▶ Task brief:
All that is needed is the listing, transcribed exactly and in full.

▶ Record excerpts:
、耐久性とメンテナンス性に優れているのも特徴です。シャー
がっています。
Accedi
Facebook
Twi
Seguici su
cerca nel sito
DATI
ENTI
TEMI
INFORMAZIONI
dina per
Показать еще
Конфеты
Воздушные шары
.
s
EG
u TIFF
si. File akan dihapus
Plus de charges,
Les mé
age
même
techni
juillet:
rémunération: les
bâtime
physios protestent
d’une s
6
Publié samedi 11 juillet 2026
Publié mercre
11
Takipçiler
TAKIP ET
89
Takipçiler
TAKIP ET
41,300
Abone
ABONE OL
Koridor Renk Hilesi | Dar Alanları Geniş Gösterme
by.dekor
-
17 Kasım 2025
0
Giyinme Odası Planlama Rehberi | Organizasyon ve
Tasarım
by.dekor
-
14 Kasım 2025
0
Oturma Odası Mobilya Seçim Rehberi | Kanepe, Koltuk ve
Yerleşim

▶ Written answer:
、耐久性とメンテナンス性に優れているのも特徴です。シャー
がっています。
Accedi
Facebook
Twi
Seguici su
cerca nel sito
DATI
ENTI
TEMI
INFORMAZIONI
dina per
Показать еще
Конфеты
Воздушные шары
.
s
EG
u TIFF
si. File akan dihapus
Plus de charges,
Les mé
age
même
techni
juillet:
rémunération: les
bâtime
physios protestent
d’une s
6
Publié samedi 11 juillet 2026
Publié mercre
11
Takipçiler
TAKIP ET
89
Takipçiler
TAKIP ET
41,300
Abone
ABONE OL
Koridor Renk Hilesi | Dar Alanları Geniş Gösterme
by.dekor
-
17 Kasım 2025
0
Giyinme Odası Planlama Rehberi | Organizasyon ve
Tasarım
by.dekor
-
14 Kasım 2025
0
Oturma Odası Mobilya Seçim Rehberi | Kanepe, Koltuk ve
Yerleşim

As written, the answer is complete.